Sewell duped Tate on ‘Hogarth’ work

Brian Sewell admits duping Tate over 'Hogarth' painting

Brian Sewell Sewell thought it was an early Hogarth but said it was in a "pretty dire state"

Art critic Brian Sewell has revealed he duped the Tate into buying what it mistakenly believed to be a Hogarth painting in the 1960s.

In an interview with The Lady, Sewell said he found the work while working at Christie's and initially thought it was an early Hogarth himself.

He added his own brushstrokes to the work to make it "look much better", after which the Tate bought it.

A few years later, the London gallery discovered that it was not a Hogarth.

Sewell told the Lady: "For a few years, it was the earliest Hogarth in the Tate… until some Hogarth scholars came along and it was demoted. I haven't seen it for years, but I was jolly chuffed when they bought it."

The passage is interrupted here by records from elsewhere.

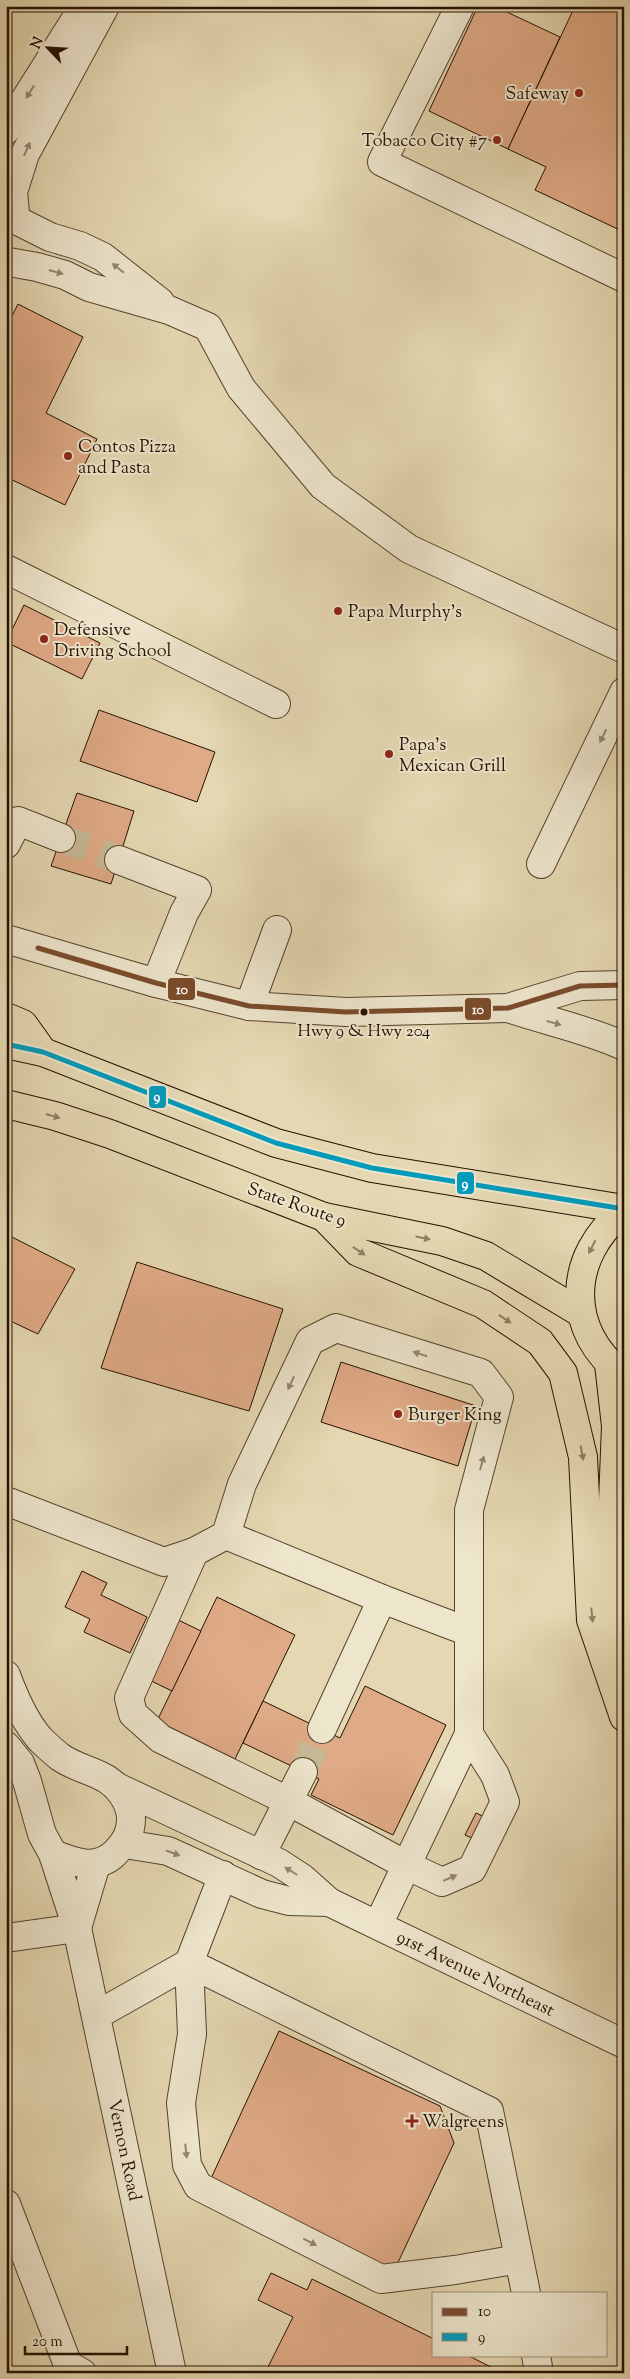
<svg xmlns="http://www.w3.org/2000/svg" width="630" height="2379" viewBox="0 0 630 2379" font-family="'Sorts Mill Goudy',serif">
  <style>
    .building { fill: #dfaa86; stroke: #251101 }
    .lines { fill: none; stroke-linecap: round; stroke-linejoin: round }
    .minor-tunnel { stroke: #c7b997; stroke-width: 28; stroke-dasharray: 28 14; stroke-linecap: butt }
    .minor-casing { stroke: #55422d; stroke-width: 30 }
    .major-casing { stroke: #251101; stroke-width: 30 }
    .minor { stroke: #ede5cc; stroke-width: 28 }
    .major { stroke: #e4d7b1; stroke-width: 28 }
    .bus-1-casing { stroke: #ede5cc; stroke-width: 9 }
    .bus-2-casing { stroke: #ede5cc; stroke-width: 9 }
    .bus-1 { stroke: #7a4b2a; stroke-width: 5 }
    .bus-2 { stroke: #049aba; stroke-width: 5 }
    .oneway { fill: #938671 }
    .oneway2 { fill: #8e7e62 }
    .poi-dot { fill: #8f2418; stroke: #ede5cc; stroke-width: 2 }
    .bus-dot { fill: #251101; stroke: #ede5cc; stroke-width: 2 }
    .labels { text-anchor: middle; stroke-width: 4; stroke-linejoin: round; paint-order: stroke }
    .bus-label { font-size: 17px; fill: #251101; stroke: #ede5cc }
    .poi-label { font-size: 18px; fill: #251101; stroke: #ede5cc; text-anchor: start }
    .street-label { font-size: 18px; fill: #251101; stroke: #ede5cc }
    .line-badge { stroke: #ede5cc; stroke-width: 2 }
    .badge-label { font-size: 14px; text-anchor: middle; font-weight: bold; fill: #fff }
  </style>
  <rect width="100%" height="100%" fill="#e4d7b1"/>
  <filter id="stains"><feTurbulence type="fractalNoise" baseFrequency=".004" numOctaves="4"/><feColorMatrix values="0 0 0 0 .2 0 0 0 0 .09 0 0 0 0 .02 0 0 0 .5 -.17"/></filter>
  <radialGradient id="worn" r=".72"><stop offset=".6" stop-color="#630" stop-opacity="0"/><stop offset="1" stop-color="#630" stop-opacity=".3"/></radialGradient>
  <g class="building">
    <path d="M478,6H494L560,37L508,149L429,111Z"/>
    <path d="M575,6H624V232L535,190L546,167L508,149Z"/>
    <path d="M18,304L83,337L46,413L97,439L65,505L6,477V328Z"/>
    <path d="M24,605L100,643L82,679L6,642Z"/>
    <path d="M99,710L215,752L197,802L80,761Z"/>
    <path d="M77,793L134,811L111,884L51,866Z"/>
    <path d="M6,1234L75,1269L38,1334L6,1319Z"/>
    <path d="M137,1262L283,1309L249,1411L101,1368Z"/>
    <path d="M341,1362L476,1406L458,1466L321,1422Z"/>
    <path d="M82,1571L107,1583L101,1595L147,1617L130,1653L84,1632L90,1619L65,1607Z"/>
    <path d="M217,1597L295,1635L235,1759L157,1721Z"/>
    <path d="M170,1616L201,1631L172,1691L141,1676Z"/>
    <path d="M365,1686L446,1725L393,1835L311,1795L319,1779L243,1743L263,1701L340,1738Z"/>
    <path d="M476,1813L491,1820L481,1842L465,1835Z"/>
    <path d="M279,2031L440,2106L454,2143L394,2271L208,2185Z"/>
    <path d="M271,2273L307,2290L312,2279L434,2339V2355H467L503,2373H265L293,2317L258,2300Z"/>
  </g>
  <g class="lines">
    <g class="minor-tunnel">
      <path d="M61,838L119,860"/>
      <path d="M303,1772L322,1729"/>
    </g>
    <g class="minor-casing">
      <g id="minor">
        <path d="M460,6L382,162L624,278"/>
        <path d="M6,130L84,6"/>
        <path d="M15,213L13,192L25,154L105,6"/>
        <path d="M20,222L50,237L80,246L103,257L160,302"/>
        <path d="M9,262L37,267L65,275L89,287L169,310L208,327L241,388L323,486L409,549L624,649"/>
        <path d="M6,569L276,704"/>
        <path d="M6,844L18,821L61,838"/>
        <path d="M119,860L197,890L184,913L156,983"/>
        <path d="M541,864L624,692"/>
        <path d="M6,939L156,983L249,1006L346,1012L508,1008L580,986L624,985"/>
        <path d="M249,1006L277,930"/>
        <path d="M508,1008C546,1021 587,1029 624,1046"/>
        <path d="M6,1501L164,1562L194,1552L226,1535L382,1599L469,1632"/>
        <path d="M226,1535L242,1484L310,1341L336,1328L481,1373L499,1397L469,1510V1734L378,1925"/>
        <path d="M194,1552L129,1698L133,1714L161,1739L288,1801L406,1865L442,1882L472,1869L505,1802L495,1775L469,1734"/>
        <path d="M6,1675C14,1697 25,1722 40,1739C46,1745 54,1752 60,1757C85,1774 109,1770 126,1800C129,1807 131,1811 131,1818C131,1834 125,1843 114,1854C96,1871 73,1862 53,1854"/>
        <path d="M322,1729L382,1599"/>
        <path d="M6,1746L20,1763L27,1781L42,1834L53,1854L77,1928L172,2373"/>
        <path d="M119,1788L279,1863L302,1878L329,1902L624,2044"/>
        <path d="M125,1844L168,1851L262,1894L289,1901L329,1902"/>
        <path d="M261,1855L303,1772"/>
        <path d="M77,1928L96,1864"/>
        <path d="M6,1938L77,1928"/>
        <path d="M97,2015L189,1963L223,1875"/>
        <path d="M6,2204L68,2365L82,2373"/>
        <path d="M519,2259L455,2270L381,2279L198,2186L187,2165L181,2103L192,2034L189,1963L489,2111L526,2293"/>
        <path d="M536,2355L539,2373"/>
      </g>
    </g>
    <g class="major-casing">
      <g id="major">
        <path d="M6,1017L23,1024L43,1052"/>
        <path d="M6,1044L43,1052L276,1143L372,1168L624,1209"/>
        <path d="M6,1104L55,1116L110,1134L324,1217L442,1241L486,1256L581,1313"/>
        <path d="M624,1211C567,1255 564,1332 624,1375"/>
        <path d="M324,1217L358,1252L483,1304L540,1342L563,1373L583,1457L591,1620L624,1717"/>
        <path d="M609,1364L616,1426L611,1552L620,1672"/>
      </g>
    </g>
    <use href="#minor" class="minor"/>
    <use href="#major" class="major"/>
    <g class="bus-1-casing">
      <path id="bus-1" d="M38,948L156,983L249,1006L346,1012L508,1008L580,986L624,985"/>
    </g>
    <g class="bus-2-casing">
      <path id="bus-2" d="M6,1044L43,1052L276,1143L372,1168L624,1209"/>
    </g>
    <use href="#bus-1" class="bus-1"/>
    <use href="#bus-2" class="bus-2"/>
  </g>
  <defs><path id="oneway-solid" d="M-6-.8H1V-3.2L6.5 0L1 3.2V.8H-6Z" transform="scale(1.25)"/></defs>
  <g class="oneway">
    <use href="#oneway-solid" transform="translate(30 92) rotate(122)"/>
    <use href="#oneway-solid" transform="translate(27 149) rotate(-66)"/>
    <use href="#oneway-solid" transform="translate(118 268) rotate(-141)"/>
    <use href="#oneway-solid" transform="translate(56 272) rotate(16)"/>
    <use href="#oneway-solid" transform="translate(603 736) rotate(116)"/>
    <use href="#oneway-solid" transform="translate(554 1023) rotate(16)"/>
    <use href="#oneway-solid" transform="translate(420 1354) rotate(-163)"/>
    <use href="#oneway-solid" transform="translate(291 1383) rotate(115)"/>
    <use href="#oneway-solid" transform="translate(482 1463) rotate(-75)"/>
    <use href="#oneway-solid" transform="translate(173 1853) rotate(21)"/>
    <use href="#oneway-solid" transform="translate(291 1871) rotate(-148)"/>
    <use href="#oneway-solid" transform="translate(450 1878) rotate(-23)"/>
    <use href="#oneway-solid" transform="translate(186 2151) rotate(84)"/>
    <use href="#oneway-solid" transform="translate(310 2242) rotate(27)"/>
  </g>
  <g class="oneway2">
    <use href="#oneway-solid" transform="translate(53 1116) rotate(16)"/>
    <use href="#oneway-solid" transform="translate(423 1238) rotate(11)"/>
    <use href="#oneway-solid" transform="translate(592 1247) rotate(117)"/>
    <use href="#oneway-solid" transform="translate(359 1251) rotate(34)"/>
    <use href="#oneway-solid" transform="translate(505 1319) rotate(34)"/>
    <use href="#oneway-solid" transform="translate(582 1453) rotate(79)"/>
    <use href="#oneway-solid" transform="translate(592 1615) rotate(84)"/>
  </g>
  <g class="poi-dot">
    <circle cx="579" cy="93" r="5"/>
    <circle cx="497" cy="140" r="5"/>
    <circle cx="68" cy="456" r="5"/>
    <circle cx="338" cy="611" r="5"/>
    <circle cx="44" cy="639" r="5"/>
    <circle cx="389" cy="754" r="5"/>
    <circle cx="398" cy="1414" r="5"/>
    <path d="M409.5 2113.5h5v5h5v5h-5v5h-5v-5h-5v-5h5z"/>
  </g>
  <circle class="bus-dot" cx="364" cy="1012" r="4.5"/>
  <g class="labels">
    <g class="bus-label">
      <text x="364" y="1036">Hwy 9 &amp; Hwy 204</text>
    </g>
    <g class="poi-label">
      <text x="569" y="99" text-anchor="end">Safeway</text>
      <text x="487" y="146" text-anchor="end">Tobacco City #7</text>
      <text x="78" y="452">Contos Pizza<tspan x="78" dy="21">and Pasta</tspan></text>
      <text x="348" y="617">Papa Murphy's</text>
      <text x="54" y="635">Defensive<tspan x="54" dy="21">Driving School</tspan></text>
      <text x="399" y="750">Papa's<tspan x="399" dy="21">Mexican Grill</tspan></text>
      <text x="408" y="1420">Burger King</text>
      <text x="422" y="2127">Walgreens</text>
    </g>
    <g class="street-label">
      <text transform="translate(297 1204) rotate(19)" y="6">State Route 9</text>
      <text transform="translate(476 1973) rotate(26)" y="6">91st Avenue Northeast</text>
      <text transform="translate(125 2150) rotate(78)" y="6">Vernon Road</text>
    </g>
  </g>
  <g class="line-badge">
    <rect x="167" y="977" width="29" height="24" rx="5" fill="#7a4b2a"/>
    <rect x="464" y="997" width="28" height="24" rx="5" fill="#7a4b2a"/>
    <rect x="148" y="1085" width="19" height="24" rx="5" fill="#049aba"/>
    <rect x="456" y="1171" width="19" height="24" rx="5" fill="#049aba"/>
  </g>
  <g class="badge-label">
    <text x="182" y="994">10</text>
    <text x="478" y="1014">10</text>
    <text x="157" y="1101">9</text>
    <text x="465" y="1188">9</text>
  </g>
  <rect width="630" height="2379" fill="none" stroke="#e4d7b1" stroke-width="25"/>
  <rect x="8" y="8" width="615" height="2364" fill="none" stroke="#251101" stroke-width="2.5"/>
  <rect x="12" y="12" width="605" height="2354" fill="none" stroke="#251101"/>
  <rect x="432" y="2292" width="175" height="65" fill="#ede5cc" stroke="#9d907b"/>
  <rect x="442" y="2308" width="25" height="8" fill="#7a4b2a" stroke="#9d907b"/>
  <text x="478" y="2316" font-size="15" fill="#251101">10</text>
  <rect x="442" y="2333" width="25" height="8" fill="#049aba" stroke="#9d907b"/>
  <text x="478" y="2342" font-size="15" fill="#251101">9</text>
  <g transform="translate(48 48) rotate(295)" stroke="#ede5cc" stroke-width="4" paint-order="stroke">
  <path d="M0-4L9 19L0 12L-9 19Z" fill="#251101"/>
  <text y="-8" font-size="14" font-weight="bold" text-anchor="middle" fill="#251101">N</text>
  </g>
  <path d="M25 2346v8h102v-8" fill="none" stroke="#251101" stroke-width="2.5"/>
  <text x="32" y="2346" font-size="15" fill="#251101" stroke="#ede5cc" stroke-width="4" paint-order="stroke">20 m</text>
  <rect width="100%" height="100%" filter="url(#stains)"/>
  <rect width="100%" height="100%" fill="url(#worn)"/>
</svg>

The painting, by the much more obscure Dutch painter Egbert Van Heemskerk III, is titled The Doctor's Visit.

Screen grab of The Doctor's Visit The painting can currently be seen on the Tate's website

It is still part of the Tate's collection but is not currently on display.

The gallery has not made any comment on Sewell's claims.

In a listing on its website, the Tate says the painting is dated at around 1725 and was acquired in 1965.

It states that the subject - a dying man surrounded by family and friends and representatives of the church, the law, and of medicine - was a popular one at the time.

The website also says that "Heemskerk's paintings were often attributed to Hogarth as early as the eighteenth century".

The Heemskerk family of painters, originally from Haarlem in the Netherlands, settled in London in the 1670s.

The father is thought to have trained his son as a painter. Heemskerk junior - who was behind The Doctor's Visit - is described on the website as "a coarse imitator of his father's works".

Sewell has been the art critic at the London Evening Standard newspaper for more than 30 years and is well known for his outspoken and often controversial views.

He began his career at Christie's auction house in the 1950s and had many artist friends, including Francis Bacon, Lucian Freud and Salvador Dali.